Computer-based optimisation is finding its way into nearly all disciplines of science and engineering. Already today, optimisation is used to design more efficient cars and airplanes, to control large wind farms, to predict the weather and the ocean, and to identify the best strategy to extract oil from a reservoir. However, today’s optimisation techniques typically assume a fixed, or nearly fixed simulation geometry. This assumption is a severe limitation for many real-world engineering and biological processes: for example wind and water turbines and the human cardiovascular system undergo great rotations and deformations that need to be captured in a representative computer model. Therefore, the grand challenge is to able to optimise systems with dynamic domains, that is, domains that change in time.

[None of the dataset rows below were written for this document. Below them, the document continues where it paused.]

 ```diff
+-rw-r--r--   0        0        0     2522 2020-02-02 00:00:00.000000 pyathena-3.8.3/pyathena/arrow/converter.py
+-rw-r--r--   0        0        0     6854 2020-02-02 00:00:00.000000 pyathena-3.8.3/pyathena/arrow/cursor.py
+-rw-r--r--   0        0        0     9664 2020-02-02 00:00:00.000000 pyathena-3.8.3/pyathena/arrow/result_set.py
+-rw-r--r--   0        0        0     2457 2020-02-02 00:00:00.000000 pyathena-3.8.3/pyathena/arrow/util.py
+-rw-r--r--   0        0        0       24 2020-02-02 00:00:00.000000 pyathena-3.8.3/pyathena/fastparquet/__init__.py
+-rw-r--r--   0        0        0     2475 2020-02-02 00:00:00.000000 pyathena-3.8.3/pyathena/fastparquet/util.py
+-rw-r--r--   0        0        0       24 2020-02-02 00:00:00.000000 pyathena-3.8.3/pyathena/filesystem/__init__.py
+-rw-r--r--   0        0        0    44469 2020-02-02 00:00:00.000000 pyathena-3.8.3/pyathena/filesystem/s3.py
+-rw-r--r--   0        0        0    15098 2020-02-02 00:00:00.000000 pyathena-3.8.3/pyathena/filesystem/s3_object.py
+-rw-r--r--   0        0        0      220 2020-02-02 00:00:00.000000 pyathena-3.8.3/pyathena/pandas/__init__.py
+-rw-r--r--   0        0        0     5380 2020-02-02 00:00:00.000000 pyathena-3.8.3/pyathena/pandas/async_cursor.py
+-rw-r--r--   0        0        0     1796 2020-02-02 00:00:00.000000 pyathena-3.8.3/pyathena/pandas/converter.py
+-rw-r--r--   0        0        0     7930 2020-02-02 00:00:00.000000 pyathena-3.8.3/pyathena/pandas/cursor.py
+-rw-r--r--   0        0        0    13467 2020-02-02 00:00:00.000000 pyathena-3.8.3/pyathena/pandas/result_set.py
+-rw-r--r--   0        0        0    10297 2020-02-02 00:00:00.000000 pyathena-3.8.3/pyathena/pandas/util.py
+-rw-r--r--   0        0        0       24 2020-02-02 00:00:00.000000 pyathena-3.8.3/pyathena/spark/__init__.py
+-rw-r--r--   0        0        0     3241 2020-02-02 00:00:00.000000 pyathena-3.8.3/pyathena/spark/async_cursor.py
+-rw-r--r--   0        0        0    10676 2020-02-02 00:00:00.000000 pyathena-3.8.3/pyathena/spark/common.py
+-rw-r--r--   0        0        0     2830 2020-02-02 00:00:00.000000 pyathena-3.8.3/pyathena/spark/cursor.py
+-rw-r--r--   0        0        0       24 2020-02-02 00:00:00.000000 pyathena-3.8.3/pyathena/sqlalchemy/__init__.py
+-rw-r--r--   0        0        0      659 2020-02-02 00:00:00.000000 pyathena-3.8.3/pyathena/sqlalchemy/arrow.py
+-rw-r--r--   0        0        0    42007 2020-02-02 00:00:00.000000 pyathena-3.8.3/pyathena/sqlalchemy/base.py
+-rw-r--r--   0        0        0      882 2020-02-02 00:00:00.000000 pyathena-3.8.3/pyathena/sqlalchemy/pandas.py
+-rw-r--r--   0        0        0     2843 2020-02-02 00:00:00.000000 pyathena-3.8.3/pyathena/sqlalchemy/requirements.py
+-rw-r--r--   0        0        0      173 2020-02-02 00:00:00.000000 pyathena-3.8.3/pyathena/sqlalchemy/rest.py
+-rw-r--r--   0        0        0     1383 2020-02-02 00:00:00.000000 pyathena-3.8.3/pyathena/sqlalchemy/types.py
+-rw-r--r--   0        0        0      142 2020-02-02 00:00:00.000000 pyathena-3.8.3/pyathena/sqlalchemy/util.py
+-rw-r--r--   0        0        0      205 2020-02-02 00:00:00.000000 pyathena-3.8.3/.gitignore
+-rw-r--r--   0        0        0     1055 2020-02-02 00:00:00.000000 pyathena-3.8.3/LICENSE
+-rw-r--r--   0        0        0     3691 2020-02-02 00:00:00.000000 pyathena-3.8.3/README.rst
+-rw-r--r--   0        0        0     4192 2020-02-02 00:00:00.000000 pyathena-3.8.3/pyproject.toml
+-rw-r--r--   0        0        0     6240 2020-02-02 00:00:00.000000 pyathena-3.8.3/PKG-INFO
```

The overall ambition of the OptCutCell project is to enable the solution of optimisation problems with dynamic domains. To achieve this goal, we develop the required mathematical and numerical methods, as well as generic, user-friendly, open-source simulation and optimisation software. The mathematical and numerical methods will be based on a multi-mesh approach, in which multiple, independent simulation domains can overlap and interact with each other. The software will be developed within the FEniCS and the dolfin-adjoint framework, winner of the 2015 Wilkinson Prize for Numerical Software. The new software platform will be demonstrated and tested on two industrial and scientific applications: the optimal design of a stent to minimise risk of blood vessel rupture, and the optimisation of tidal stream turbine performance.
OptCutCell is headed by Dr. Simon Funke and brings together researchers from Simula Research Laboratory, Umeå University (Sweden), Chalmers University of Technology (Sweden), Technische Universität Darmstadt (Germany) and two international industrial partners (UK and US). These partners join in a multidisciplinary collaboration involving computer science, applied mathematics, bioengineering, fluid mechanics, and perspectives from the medical and renewable energy industry sectors.
The OptCutCell project aims to enable the solution of large-scale optimisation problems with multiple dynamic domains through new numerical methods and simulation technology. The goal is achieved by developing mathematical theory, numerical methods, as well as designing and implementing a general, highly-automated, open-source software platform in which the user specifies the problem in a language that mimics the mathematical notation.